5. The oil sector's financial jeopardy
Adapted from S&P Global; Chart: Axios Visuals

Via Axios Markets Editor Dion Rabouin...More than 30% of debt from U.S. companies is trading at distressed levels and oil companies are particularly affected, ratings agency S&P Global reports.

State of play: "The U.S. distress ratio grew considerably to 30.2% as of April 10 from 24.9% as of March 16, with the highest proportion of distressed credits held by oil and gas issuers and financial institutions," analysts said in a recent note to clients.

Threat level: Almost 70% of all debt in the oil and gas sector is trading at distressed levels and four other sectors have a distress ratio higher than 35%, including retail and restaurants (44.6%), transportation (43.2%), automotive (36.7%) and midstream and merchant power (36.5%).

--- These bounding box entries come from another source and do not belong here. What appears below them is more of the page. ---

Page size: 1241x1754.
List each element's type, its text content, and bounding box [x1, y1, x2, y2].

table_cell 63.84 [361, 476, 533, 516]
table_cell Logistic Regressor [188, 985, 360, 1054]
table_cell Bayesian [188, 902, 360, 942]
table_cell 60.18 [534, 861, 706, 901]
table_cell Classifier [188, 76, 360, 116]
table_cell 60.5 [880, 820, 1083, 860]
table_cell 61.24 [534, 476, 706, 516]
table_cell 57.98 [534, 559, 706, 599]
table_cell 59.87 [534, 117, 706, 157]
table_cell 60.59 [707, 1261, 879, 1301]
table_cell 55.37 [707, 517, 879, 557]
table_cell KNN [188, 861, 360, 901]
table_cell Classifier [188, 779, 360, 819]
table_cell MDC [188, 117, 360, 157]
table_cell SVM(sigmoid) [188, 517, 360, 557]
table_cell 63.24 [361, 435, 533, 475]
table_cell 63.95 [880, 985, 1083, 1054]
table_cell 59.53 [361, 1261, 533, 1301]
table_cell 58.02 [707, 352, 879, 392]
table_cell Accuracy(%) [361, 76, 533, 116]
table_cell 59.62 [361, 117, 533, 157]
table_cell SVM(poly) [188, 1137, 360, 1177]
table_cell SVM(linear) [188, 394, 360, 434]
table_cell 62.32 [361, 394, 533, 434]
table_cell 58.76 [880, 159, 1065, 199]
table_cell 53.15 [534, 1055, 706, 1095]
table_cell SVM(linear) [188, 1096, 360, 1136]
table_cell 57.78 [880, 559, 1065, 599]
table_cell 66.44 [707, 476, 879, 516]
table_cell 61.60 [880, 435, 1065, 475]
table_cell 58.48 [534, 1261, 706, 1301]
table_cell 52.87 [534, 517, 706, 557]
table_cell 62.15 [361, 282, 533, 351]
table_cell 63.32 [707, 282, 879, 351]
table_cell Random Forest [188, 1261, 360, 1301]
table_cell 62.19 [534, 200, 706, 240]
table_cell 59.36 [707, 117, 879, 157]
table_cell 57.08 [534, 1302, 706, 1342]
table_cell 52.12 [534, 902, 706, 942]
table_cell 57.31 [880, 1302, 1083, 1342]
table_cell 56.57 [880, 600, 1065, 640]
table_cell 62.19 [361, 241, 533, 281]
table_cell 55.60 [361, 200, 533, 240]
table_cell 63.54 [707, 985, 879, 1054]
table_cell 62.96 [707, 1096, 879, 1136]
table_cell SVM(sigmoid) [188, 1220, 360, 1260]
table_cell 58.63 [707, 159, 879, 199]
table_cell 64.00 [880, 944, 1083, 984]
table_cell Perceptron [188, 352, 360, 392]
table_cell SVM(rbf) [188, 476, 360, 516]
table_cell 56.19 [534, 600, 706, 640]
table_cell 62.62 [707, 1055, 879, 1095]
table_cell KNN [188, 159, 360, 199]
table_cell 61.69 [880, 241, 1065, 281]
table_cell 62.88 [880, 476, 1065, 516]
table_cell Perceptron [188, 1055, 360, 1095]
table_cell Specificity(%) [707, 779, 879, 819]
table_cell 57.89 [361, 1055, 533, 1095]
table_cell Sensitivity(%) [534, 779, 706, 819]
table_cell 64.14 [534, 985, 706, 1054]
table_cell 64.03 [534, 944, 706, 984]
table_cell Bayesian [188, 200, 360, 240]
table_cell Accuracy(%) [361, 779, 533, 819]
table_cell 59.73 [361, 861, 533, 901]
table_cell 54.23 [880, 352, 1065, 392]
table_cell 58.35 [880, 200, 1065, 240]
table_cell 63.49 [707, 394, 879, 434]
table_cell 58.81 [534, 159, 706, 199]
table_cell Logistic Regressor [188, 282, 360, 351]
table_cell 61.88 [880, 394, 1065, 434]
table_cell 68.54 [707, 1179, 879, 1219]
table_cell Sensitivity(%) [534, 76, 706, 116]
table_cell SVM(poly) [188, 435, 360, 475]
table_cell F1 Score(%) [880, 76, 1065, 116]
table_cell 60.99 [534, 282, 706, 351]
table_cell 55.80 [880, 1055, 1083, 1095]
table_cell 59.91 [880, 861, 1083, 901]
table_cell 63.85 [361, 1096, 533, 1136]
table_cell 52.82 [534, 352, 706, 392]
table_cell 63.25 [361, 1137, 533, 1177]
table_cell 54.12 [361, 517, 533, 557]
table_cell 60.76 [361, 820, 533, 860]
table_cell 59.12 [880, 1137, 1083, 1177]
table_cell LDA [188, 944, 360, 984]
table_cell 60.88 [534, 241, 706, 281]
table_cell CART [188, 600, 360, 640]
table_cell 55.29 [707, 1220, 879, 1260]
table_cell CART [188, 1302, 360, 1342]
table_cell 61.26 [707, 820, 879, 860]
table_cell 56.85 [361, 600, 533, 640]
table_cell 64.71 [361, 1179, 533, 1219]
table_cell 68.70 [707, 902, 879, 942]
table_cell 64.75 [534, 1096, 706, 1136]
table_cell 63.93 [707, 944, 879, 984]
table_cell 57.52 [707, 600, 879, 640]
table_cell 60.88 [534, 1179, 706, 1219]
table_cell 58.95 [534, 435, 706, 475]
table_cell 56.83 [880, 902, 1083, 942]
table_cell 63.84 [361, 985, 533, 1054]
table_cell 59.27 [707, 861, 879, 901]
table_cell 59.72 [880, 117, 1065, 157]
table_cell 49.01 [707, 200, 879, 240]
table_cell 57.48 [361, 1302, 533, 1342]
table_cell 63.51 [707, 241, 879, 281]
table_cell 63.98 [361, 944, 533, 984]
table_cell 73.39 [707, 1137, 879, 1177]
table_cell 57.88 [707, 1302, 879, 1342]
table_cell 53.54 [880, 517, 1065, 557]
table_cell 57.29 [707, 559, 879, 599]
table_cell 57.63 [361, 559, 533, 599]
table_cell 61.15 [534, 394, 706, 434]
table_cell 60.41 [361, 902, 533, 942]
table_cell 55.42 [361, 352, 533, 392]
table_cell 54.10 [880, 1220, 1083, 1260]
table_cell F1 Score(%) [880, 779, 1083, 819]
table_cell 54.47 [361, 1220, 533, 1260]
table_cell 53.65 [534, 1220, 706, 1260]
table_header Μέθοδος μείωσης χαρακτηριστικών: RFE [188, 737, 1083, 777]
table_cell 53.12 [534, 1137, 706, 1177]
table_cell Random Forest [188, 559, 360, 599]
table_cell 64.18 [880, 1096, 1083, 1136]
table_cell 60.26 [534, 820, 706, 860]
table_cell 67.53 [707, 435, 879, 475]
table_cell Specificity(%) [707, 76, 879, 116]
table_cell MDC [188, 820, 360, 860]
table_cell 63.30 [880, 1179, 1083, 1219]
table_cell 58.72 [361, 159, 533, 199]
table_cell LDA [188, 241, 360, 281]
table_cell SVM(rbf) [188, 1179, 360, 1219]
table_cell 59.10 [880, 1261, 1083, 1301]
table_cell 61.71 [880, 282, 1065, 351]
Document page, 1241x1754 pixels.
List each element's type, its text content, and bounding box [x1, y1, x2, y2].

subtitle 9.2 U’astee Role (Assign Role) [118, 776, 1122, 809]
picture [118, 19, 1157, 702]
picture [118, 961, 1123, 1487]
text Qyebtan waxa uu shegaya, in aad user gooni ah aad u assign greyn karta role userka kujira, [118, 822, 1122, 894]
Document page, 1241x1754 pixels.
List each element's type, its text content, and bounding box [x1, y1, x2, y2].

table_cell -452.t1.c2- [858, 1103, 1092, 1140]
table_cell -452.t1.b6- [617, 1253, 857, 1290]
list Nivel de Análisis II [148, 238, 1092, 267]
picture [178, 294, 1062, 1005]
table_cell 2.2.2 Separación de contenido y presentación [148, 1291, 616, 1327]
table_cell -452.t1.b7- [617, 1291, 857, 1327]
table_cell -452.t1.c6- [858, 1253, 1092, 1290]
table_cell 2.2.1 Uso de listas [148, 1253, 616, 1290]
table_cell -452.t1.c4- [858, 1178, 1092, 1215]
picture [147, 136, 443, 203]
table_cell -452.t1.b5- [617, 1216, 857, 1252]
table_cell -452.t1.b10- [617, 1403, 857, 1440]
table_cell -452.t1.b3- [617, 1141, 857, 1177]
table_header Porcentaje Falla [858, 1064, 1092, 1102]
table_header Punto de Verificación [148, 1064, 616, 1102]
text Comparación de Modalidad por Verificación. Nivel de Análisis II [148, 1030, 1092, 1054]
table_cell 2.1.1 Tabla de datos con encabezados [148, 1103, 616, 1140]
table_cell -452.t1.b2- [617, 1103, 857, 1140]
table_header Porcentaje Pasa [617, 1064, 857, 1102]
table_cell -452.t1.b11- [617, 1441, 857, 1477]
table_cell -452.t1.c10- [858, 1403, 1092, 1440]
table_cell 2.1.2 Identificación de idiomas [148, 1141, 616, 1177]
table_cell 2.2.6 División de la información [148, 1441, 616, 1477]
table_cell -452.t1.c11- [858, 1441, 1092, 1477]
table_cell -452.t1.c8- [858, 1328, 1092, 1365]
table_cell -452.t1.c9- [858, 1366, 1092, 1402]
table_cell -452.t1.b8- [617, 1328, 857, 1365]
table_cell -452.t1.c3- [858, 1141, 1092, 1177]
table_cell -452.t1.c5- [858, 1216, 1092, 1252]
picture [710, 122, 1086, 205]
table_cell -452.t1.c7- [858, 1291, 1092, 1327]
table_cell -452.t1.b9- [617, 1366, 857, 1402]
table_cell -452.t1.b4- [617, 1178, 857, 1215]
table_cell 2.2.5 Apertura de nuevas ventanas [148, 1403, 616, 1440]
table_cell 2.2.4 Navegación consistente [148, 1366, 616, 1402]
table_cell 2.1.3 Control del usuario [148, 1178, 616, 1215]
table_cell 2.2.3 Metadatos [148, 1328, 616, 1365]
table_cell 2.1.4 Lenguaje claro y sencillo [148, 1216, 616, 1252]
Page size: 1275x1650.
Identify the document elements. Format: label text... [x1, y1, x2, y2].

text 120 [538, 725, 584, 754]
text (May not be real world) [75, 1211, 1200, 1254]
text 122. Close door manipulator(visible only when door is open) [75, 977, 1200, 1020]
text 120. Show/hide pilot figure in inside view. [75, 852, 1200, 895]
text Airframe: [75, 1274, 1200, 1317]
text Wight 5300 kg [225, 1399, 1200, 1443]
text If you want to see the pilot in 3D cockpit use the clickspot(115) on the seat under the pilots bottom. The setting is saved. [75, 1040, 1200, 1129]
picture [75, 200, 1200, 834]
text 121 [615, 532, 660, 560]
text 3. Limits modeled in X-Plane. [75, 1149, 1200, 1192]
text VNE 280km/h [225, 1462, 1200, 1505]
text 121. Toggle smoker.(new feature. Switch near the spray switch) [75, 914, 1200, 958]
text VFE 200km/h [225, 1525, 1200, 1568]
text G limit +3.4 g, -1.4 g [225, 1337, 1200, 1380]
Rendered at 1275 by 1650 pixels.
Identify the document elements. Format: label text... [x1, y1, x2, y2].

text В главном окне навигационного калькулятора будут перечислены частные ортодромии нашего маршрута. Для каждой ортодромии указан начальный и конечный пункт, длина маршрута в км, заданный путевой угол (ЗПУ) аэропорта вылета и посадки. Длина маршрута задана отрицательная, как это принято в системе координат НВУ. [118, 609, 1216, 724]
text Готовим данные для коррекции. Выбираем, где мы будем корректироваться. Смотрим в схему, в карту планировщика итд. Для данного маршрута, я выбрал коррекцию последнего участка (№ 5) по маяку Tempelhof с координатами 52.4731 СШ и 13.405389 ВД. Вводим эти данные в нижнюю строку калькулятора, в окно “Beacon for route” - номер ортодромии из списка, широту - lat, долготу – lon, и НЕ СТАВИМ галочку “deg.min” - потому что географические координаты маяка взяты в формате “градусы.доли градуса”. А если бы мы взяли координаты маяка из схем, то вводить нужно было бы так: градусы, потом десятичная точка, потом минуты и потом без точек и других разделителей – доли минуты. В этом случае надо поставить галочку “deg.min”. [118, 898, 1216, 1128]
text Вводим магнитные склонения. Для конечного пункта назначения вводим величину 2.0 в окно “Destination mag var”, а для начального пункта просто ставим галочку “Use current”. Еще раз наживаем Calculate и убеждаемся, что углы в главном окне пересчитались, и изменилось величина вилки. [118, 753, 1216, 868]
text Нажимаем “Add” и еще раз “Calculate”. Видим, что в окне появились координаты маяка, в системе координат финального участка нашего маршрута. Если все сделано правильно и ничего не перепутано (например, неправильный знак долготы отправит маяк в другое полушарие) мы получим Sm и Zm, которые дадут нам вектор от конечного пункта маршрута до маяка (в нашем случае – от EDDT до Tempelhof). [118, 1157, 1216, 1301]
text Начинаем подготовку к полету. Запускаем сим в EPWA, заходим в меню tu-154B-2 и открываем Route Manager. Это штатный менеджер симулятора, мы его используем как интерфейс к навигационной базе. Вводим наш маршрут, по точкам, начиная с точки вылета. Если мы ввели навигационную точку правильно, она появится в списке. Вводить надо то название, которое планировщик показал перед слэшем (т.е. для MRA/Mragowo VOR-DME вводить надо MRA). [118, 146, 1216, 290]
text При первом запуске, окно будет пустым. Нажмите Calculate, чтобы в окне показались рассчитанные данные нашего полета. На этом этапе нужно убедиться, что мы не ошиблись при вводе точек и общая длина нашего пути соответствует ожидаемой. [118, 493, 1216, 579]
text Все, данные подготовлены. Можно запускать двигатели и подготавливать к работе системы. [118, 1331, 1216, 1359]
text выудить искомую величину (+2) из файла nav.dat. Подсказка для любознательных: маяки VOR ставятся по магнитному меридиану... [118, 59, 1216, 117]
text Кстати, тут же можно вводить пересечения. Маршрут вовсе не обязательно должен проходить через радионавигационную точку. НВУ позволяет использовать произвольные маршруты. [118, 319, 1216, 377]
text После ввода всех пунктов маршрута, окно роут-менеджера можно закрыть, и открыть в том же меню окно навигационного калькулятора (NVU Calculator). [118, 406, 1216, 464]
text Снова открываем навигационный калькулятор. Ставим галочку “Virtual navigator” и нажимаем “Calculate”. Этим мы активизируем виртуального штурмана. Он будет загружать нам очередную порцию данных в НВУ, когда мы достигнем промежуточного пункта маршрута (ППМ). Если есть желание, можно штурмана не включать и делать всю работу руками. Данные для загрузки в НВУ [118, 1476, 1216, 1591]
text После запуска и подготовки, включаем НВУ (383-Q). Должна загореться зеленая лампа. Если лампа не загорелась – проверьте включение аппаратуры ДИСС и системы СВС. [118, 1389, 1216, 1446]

Sign up here for Dion's Axios Markets daily newsletter.

6. Quote of the day
"I think it will really change people's attitudes about what's possible to get done with remote work, ditto for work travel, and all these things could have a salutary effect on climate change."

Who said it: Harriet Tregoning of the World Resources Institute, speaking to E&E News about the prospect that telework will remain popular post-pandemic.

Why it matters: The comments get to a piece of the puzzle about what COVID-19 will ultimately mean for energy use and climate policy.

As we and others have been writing about in recent weeks, there are lots of crosscurrents here, including...

  • If remote interactions remain popular, that could curtail some travel.
  • But wariness of mass transit after restrictions end could boost driving, too.